WORK INSTRUCTION:
Within the entries below, output exactly the lines between the line containing "очила на Ray-Ban и Caviar" and the line containing "anti-aeriene și anti-dronă.", inclusive, and omit any picture.

Transcribed page contents:
----

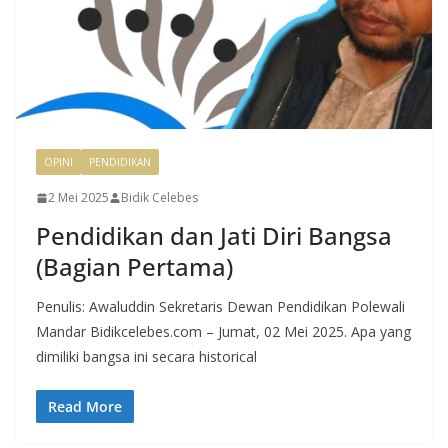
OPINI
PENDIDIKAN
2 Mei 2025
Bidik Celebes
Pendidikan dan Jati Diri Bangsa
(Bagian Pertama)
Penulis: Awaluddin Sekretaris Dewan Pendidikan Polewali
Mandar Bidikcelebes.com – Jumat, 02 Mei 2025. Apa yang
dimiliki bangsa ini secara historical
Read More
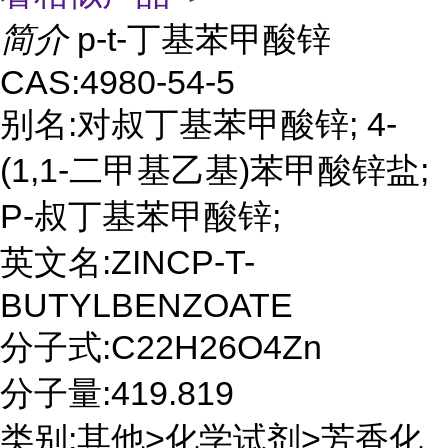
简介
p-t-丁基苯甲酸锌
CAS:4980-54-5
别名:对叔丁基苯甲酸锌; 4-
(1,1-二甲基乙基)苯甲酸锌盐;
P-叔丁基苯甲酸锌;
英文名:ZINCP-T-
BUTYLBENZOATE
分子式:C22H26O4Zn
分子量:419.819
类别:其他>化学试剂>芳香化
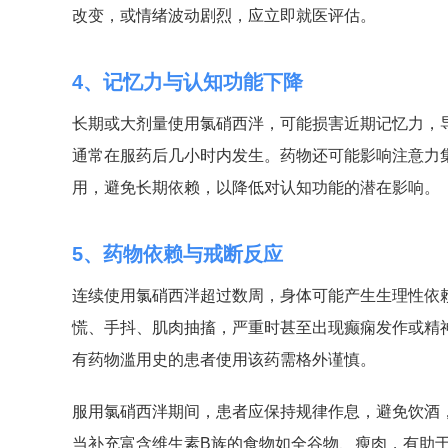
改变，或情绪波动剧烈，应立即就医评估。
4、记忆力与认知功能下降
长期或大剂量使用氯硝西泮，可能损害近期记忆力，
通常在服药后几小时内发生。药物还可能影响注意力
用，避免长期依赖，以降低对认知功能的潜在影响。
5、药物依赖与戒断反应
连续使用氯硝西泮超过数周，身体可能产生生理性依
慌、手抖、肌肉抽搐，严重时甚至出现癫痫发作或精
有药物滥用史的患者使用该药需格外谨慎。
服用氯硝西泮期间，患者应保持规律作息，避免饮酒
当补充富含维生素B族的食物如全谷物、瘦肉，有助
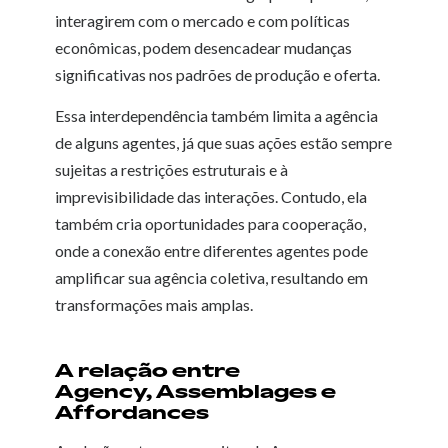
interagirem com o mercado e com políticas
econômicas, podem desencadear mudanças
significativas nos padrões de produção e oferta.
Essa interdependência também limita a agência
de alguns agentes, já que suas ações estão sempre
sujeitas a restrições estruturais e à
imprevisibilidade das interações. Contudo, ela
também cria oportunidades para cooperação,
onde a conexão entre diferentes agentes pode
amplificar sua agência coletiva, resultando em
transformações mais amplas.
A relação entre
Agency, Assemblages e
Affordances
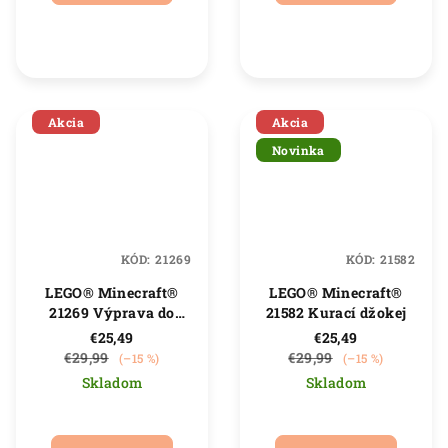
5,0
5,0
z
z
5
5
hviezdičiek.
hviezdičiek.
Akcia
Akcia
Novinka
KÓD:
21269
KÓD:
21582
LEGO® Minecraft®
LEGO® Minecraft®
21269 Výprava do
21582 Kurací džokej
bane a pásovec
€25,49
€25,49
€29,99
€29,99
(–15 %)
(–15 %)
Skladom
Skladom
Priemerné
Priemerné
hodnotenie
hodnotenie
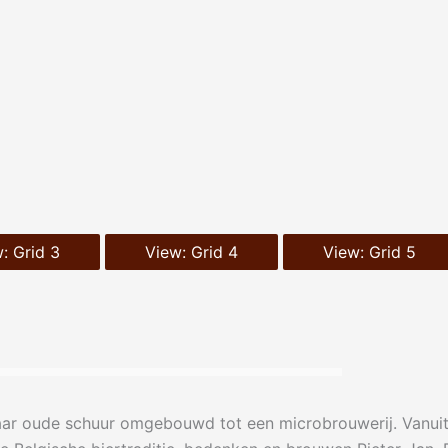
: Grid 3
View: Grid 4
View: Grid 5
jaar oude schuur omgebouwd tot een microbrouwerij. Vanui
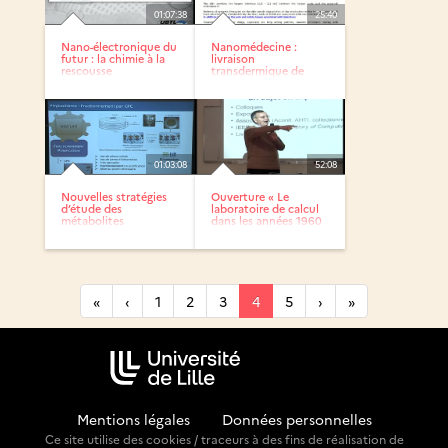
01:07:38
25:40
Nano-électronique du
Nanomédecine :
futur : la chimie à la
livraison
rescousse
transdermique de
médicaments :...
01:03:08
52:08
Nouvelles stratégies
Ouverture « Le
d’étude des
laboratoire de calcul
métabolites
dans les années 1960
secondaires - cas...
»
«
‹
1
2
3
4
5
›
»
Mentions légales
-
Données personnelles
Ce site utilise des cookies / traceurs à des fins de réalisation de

----

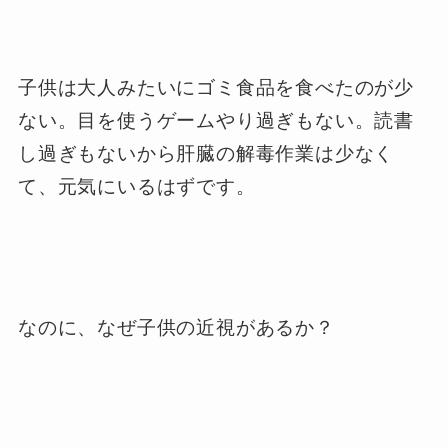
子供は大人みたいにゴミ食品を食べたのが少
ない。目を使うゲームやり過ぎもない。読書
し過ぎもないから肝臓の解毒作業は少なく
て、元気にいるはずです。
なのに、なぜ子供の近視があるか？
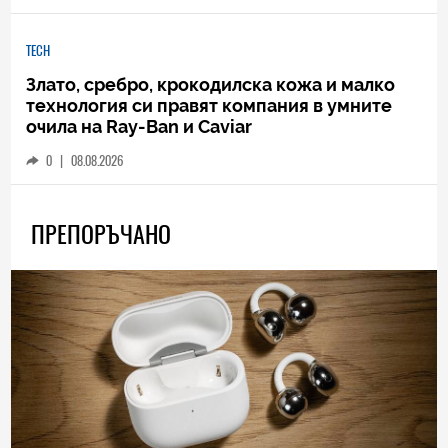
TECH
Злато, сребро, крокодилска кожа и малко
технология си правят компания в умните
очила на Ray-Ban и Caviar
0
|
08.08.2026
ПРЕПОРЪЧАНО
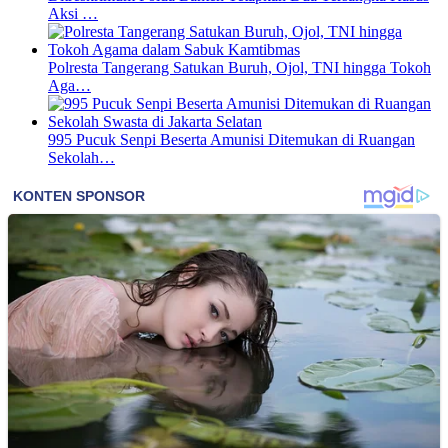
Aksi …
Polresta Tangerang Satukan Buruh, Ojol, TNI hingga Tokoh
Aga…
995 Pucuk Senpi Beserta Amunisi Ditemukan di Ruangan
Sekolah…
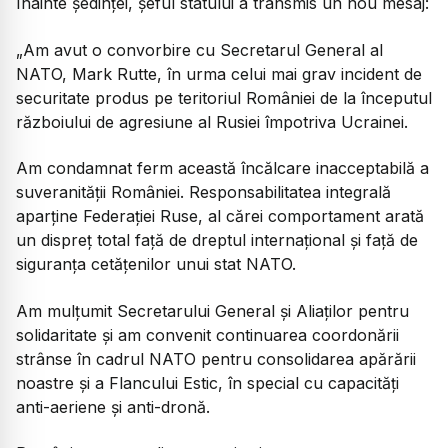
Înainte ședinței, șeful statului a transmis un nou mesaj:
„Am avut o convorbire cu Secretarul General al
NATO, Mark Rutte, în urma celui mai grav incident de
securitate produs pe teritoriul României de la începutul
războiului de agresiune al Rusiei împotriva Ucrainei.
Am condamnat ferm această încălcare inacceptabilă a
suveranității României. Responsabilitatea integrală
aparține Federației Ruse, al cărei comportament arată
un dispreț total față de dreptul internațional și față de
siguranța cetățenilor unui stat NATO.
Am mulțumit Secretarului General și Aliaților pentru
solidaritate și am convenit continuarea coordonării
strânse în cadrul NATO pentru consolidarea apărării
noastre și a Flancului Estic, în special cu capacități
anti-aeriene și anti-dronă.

----

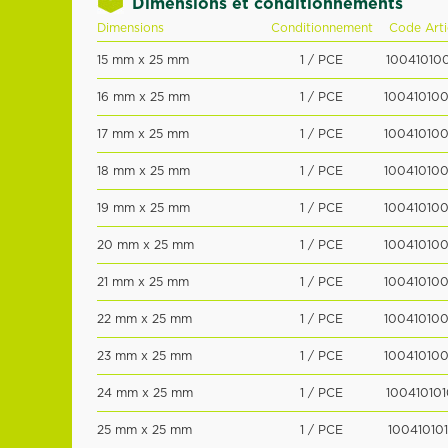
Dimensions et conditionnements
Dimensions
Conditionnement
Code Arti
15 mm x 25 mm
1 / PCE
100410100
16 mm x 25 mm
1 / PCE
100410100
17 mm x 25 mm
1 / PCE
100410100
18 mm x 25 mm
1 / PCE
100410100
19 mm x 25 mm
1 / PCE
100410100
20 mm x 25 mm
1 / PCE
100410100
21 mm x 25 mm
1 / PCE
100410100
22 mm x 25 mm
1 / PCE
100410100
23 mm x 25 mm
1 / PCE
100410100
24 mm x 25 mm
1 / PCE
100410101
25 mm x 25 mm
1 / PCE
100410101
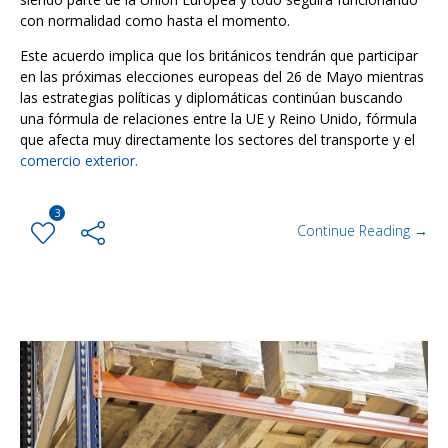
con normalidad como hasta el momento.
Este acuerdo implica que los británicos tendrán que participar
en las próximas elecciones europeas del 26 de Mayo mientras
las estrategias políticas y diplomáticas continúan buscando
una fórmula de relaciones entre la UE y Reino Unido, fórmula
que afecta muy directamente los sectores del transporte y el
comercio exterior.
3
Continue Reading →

----

OUTPUT FOR THIS EXERCISE:
очила на Ray-Ban и Caviar
0
|
08.08.2026
ПРЕПОРЪЧАНО
Aksi …
Polresta Tangerang Satukan Buruh, Ojol, TNI hingga Tokoh
Aga…
995 Pucuk Senpi Beserta Amunisi Ditemukan di Ruangan
Sekolah…
Înainte ședinței, șeful statului a transmis un nou mesaj:
„Am avut o convorbire cu Secretarul General al
NATO, Mark Rutte, în urma celui mai grav incident de
securitate produs pe teritoriul României de la începutul
războiului de agresiune al Rusiei împotriva Ucrainei.
Am condamnat ferm această încălcare inacceptabilă a
suveranității României. Responsabilitatea integrală
aparține Federației Ruse, al cărei comportament arată
un dispreț total față de dreptul internațional și față de
siguranța cetățenilor unui stat NATO.
Am mulțumit Secretarului General și Aliaților pentru
solidaritate și am convenit continuarea coordonării
strânse în cadrul NATO pentru consolidarea apărării
noastre și a Flancului Estic, în special cu capacități
anti-aeriene și anti-dronă.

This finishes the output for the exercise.